Aim: Transcribe each of the rows below, reproducing every field and value character for character.

[Stored items]
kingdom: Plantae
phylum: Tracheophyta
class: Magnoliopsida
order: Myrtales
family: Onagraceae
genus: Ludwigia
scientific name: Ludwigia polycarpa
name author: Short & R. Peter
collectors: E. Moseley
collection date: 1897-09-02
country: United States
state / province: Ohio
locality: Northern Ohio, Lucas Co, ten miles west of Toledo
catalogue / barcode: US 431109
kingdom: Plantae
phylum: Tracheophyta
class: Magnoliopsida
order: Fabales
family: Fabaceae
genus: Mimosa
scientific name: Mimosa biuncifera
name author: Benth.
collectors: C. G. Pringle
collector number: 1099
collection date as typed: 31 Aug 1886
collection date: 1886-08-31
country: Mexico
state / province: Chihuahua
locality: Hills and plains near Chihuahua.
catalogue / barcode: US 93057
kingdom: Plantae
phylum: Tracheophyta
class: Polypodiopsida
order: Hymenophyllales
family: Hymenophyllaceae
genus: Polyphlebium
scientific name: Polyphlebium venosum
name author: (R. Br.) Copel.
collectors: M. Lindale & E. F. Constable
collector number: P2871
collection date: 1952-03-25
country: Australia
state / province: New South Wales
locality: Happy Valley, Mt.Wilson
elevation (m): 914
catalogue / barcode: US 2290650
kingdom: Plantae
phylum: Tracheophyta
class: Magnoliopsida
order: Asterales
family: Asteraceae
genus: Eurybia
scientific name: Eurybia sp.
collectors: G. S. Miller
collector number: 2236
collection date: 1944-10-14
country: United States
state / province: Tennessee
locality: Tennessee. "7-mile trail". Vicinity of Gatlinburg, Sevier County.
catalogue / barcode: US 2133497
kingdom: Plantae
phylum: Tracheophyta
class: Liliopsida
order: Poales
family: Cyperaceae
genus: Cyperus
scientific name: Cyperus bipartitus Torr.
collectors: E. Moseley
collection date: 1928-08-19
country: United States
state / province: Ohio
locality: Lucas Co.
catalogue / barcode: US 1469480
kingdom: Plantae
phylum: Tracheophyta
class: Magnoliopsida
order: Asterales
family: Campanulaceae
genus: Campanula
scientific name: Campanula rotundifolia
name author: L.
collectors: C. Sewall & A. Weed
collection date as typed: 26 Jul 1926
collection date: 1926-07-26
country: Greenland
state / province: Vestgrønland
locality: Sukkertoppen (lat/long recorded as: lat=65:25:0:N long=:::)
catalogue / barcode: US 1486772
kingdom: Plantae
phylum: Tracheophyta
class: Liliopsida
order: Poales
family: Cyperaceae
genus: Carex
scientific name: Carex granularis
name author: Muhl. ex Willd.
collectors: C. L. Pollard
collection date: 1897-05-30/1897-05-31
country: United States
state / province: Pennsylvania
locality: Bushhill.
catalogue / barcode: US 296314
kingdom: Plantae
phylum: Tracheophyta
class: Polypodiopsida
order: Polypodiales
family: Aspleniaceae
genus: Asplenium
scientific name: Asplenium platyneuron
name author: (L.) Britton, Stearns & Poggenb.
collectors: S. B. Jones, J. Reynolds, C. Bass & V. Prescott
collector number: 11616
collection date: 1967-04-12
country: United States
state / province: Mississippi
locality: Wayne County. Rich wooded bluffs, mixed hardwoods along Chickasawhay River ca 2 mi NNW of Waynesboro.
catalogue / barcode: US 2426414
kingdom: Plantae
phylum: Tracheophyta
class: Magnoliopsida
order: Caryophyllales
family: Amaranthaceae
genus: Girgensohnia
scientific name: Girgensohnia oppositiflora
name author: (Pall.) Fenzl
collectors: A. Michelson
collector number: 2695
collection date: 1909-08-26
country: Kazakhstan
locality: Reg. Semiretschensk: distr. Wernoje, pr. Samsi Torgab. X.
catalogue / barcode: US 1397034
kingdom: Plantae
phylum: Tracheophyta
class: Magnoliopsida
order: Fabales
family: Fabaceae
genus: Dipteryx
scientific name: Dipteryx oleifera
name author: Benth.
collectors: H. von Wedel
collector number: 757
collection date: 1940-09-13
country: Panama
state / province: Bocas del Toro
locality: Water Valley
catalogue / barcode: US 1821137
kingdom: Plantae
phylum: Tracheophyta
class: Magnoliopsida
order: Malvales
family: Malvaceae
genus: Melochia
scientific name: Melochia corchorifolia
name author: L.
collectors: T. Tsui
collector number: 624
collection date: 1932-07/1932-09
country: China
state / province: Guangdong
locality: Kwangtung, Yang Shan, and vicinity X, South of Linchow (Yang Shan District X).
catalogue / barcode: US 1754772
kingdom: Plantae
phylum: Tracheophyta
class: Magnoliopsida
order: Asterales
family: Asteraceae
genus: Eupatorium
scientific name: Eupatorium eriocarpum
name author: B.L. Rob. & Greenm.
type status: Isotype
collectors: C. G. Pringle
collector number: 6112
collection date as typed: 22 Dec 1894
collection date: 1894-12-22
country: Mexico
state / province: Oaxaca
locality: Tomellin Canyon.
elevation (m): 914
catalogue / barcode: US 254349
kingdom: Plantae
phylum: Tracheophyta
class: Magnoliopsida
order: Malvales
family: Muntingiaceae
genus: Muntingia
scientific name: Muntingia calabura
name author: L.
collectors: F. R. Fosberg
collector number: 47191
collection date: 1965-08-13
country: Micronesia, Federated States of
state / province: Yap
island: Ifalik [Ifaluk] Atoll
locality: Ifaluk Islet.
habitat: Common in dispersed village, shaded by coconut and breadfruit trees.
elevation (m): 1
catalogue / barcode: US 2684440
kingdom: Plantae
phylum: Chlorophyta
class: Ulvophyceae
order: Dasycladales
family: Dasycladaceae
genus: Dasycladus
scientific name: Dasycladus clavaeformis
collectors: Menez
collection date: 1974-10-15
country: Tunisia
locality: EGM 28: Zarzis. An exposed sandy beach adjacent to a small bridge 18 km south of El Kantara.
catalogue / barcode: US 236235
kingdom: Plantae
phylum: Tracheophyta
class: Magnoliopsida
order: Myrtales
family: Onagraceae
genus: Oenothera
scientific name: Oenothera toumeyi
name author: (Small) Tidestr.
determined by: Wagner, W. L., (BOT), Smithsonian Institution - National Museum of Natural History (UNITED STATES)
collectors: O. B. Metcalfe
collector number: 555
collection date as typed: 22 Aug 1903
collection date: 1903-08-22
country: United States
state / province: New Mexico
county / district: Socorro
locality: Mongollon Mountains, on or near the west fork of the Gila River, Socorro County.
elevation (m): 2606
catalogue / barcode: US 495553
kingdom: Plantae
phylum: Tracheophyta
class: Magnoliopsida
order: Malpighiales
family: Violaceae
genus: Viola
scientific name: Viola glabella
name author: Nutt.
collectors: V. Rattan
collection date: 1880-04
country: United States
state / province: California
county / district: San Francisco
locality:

Correct output:
kingdom: Plantae
phylum: Tracheophyta
class: Magnoliopsida
order: Myrtales
family: Onagraceae
genus: Ludwigia
scientific name: Ludwigia polycarpa
name author: Short & R. Peter
collectors: E. Moseley
collection date: 1897-09-02
country: United States
state / province: Ohio
locality: Northern Ohio, Lucas Co, ten miles west of Toledo
catalogue / barcode: US 431109
kingdom: Plantae
phylum: Tracheophyta
class: Magnoliopsida
order: Fabales
family: Fabaceae
genus: Mimosa
scientific name: Mimosa biuncifera
name author: Benth.
collectors: C. G. Pringle
collector number: 1099
collection date as typed: 31 Aug 1886
collection date: 1886-08-31
country: Mexico
state / province: Chihuahua
locality: Hills and plains near Chihuahua.
catalogue / barcode: US 93057
kingdom: Plantae
phylum: Tracheophyta
class: Polypodiopsida
order: Hymenophyllales
family: Hymenophyllaceae
genus: Polyphlebium
scientific name: Polyphlebium venosum
name author: (R. Br.) Copel.
collectors: M. Lindale & E. F. Constable
collector number: P2871
collection date: 1952-03-25
country: Australia
state / province: New South Wales
locality: Happy Valley, Mt.Wilson
elevation (m): 914
catalogue / barcode: US 2290650
kingdom: Plantae
phylum: Tracheophyta
class: Magnoliopsida
order: Asterales
family: Asteraceae
genus: Eurybia
scientific name: Eurybia sp.
collectors: G. S. Miller
collector number: 2236
collection date: 1944-10-14
country: United States
state / province: Tennessee
locality: Tennessee. "7-mile trail". Vicinity of Gatlinburg, Sevier County.
catalogue / barcode: US 2133497
kingdom: Plantae
phylum: Tracheophyta
class: Liliopsida
order: Poales
family: Cyperaceae
genus: Cyperus
scientific name: Cyperus bipartitus Torr.
collectors: E. Moseley
collection date: 1928-08-19
country: United States
state / province: Ohio
locality: Lucas Co.
catalogue / barcode: US 1469480
kingdom: Plantae
phylum: Tracheophyta
class: Magnoliopsida
order: Asterales
family: Campanulaceae
genus: Campanula
scientific name: Campanula rotundifolia
name author: L.
collectors: C. Sewall & A. Weed
collection date as typed: 26 Jul 1926
collection date: 1926-07-26
country: Greenland
state / province: Vestgrønland
locality: Sukkertoppen (lat/long recorded as: lat=65:25:0:N long=:::)
catalogue / barcode: US 1486772
kingdom: Plantae
phylum: Tracheophyta
class: Liliopsida
order: Poales
family: Cyperaceae
genus: Carex
scientific name: Carex granularis
name author: Muhl. ex Willd.
collectors: C. L. Pollard
collection date: 1897-05-30/1897-05-31
country: United States
state / province: Pennsylvania
locality: Bushhill.
catalogue / barcode: US 296314
kingdom: Plantae
phylum: Tracheophyta
class: Polypodiopsida
order: Polypodiales
family: Aspleniaceae
genus: Asplenium
scientific name: Asplenium platyneuron
name author: (L.) Britton, Stearns & Poggenb.
collectors: S. B. Jones, J. Reynolds, C. Bass & V. Prescott
collector number: 11616
collection date: 1967-04-12
country: United States
state / province: Mississippi
locality: Wayne County. Rich wooded bluffs, mixed hardwoods along Chickasawhay River ca 2 mi NNW of Waynesboro.
catalogue / barcode: US 2426414
kingdom: Plantae
phylum: Tracheophyta
class: Magnoliopsida
order: Caryophyllales
family: Amaranthaceae
genus: Girgensohnia
scientific name: Girgensohnia oppositiflora
name author: (Pall.) Fenzl
collectors: A. Michelson
collector number: 2695
collection date: 1909-08-26
country: Kazakhstan
locality: Reg. Semiretschensk: distr. Wernoje, pr. Samsi Torgab. X.
catalogue / barcode: US 1397034
kingdom: Plantae
phylum: Tracheophyta
class: Magnoliopsida
order: Fabales
family: Fabaceae
genus: Dipteryx
scientific name: Dipteryx oleifera
name author: Benth.
collectors: H. von Wedel
collector number: 757
collection date: 1940-09-13
country: Panama
state / province: Bocas del Toro
locality: Water Valley
catalogue / barcode: US 1821137
kingdom: Plantae
phylum: Tracheophyta
class: Magnoliopsida
order: Malvales
family: Malvaceae
genus: Melochia
scientific name: Melochia corchorifolia
name author: L.
collectors: T. Tsui
collector number: 624
collection date: 1932-07/1932-09
country: China
state / province: Guangdong
locality: Kwangtung, Yang Shan, and vicinity X, South of Linchow (Yang Shan District X).
catalogue / barcode: US 1754772
kingdom: Plantae
phylum: Tracheophyta
class: Magnoliopsida
order: Asterales
family: Asteraceae
genus: Eupatorium
scientific name: Eupatorium eriocarpum
name author: B.L. Rob. & Greenm.
type status: Isotype
collectors: C. G. Pringle
collector number: 6112
collection date as typed: 22 Dec 1894
collection date: 1894-12-22
country: Mexico
state / province: Oaxaca
locality: Tomellin Canyon.
elevation (m): 914
catalogue / barcode: US 254349
kingdom: Plantae
phylum: Tracheophyta
class: Magnoliopsida
order: Malvales
family: Muntingiaceae
genus: Muntingia
scientific name: Muntingia calabura
name author: L.
collectors: F. R. Fosberg
collector number: 47191
collection date: 1965-08-13
country: Micronesia, Federated States of
state / province: Yap
island: Ifalik [Ifaluk] Atoll
locality: Ifaluk Islet.
habitat: Common in dispersed village, shaded by coconut and breadfruit trees.
elevation (m): 1
catalogue / barcode: US 2684440
kingdom: Plantae
phylum: Chlorophyta
class: Ulvophyceae
order: Dasycladales
family: Dasycladaceae
genus: Dasycladus
scientific name: Dasycladus clavaeformis
collectors: Menez
collection date: 1974-10-15
country: Tunisia
locality: EGM 28: Zarzis. An exposed sandy beach adjacent to a small bridge 18 km south of El Kantara.
catalogue / barcode: US 236235
kingdom: Plantae
phylum: Tracheophyta
class: Magnoliopsida
order: Myrtales
family: Onagraceae
genus: Oenothera
scientific name: Oenothera toumeyi
name author: (Small) Tidestr.
determined by: Wagner, W. L., (BOT), Smithsonian Institution - National Museum of Natural History (UNITED STATES)
collectors: O. B. Metcalfe
collector number: 555
collection date as typed: 22 Aug 1903
collection date: 1903-08-22
country: United States
state / province: New Mexico
county / district: Socorro
locality: Mongollon Mountains, on or near the west fork of the Gila River, Socorro County.
elevation (m): 2606
catalogue / barcode: US 495553
kingdom: Plantae
phylum: Tracheophyta
class: Magnoliopsida
order: Malpighiales
family: Violaceae
genus: Viola
scientific name: Viola glabella
name author: Nutt.
collectors: V. Rattan
collection date: 1880-04
country: United States
state / province: California
county / district: San Francisco
locality:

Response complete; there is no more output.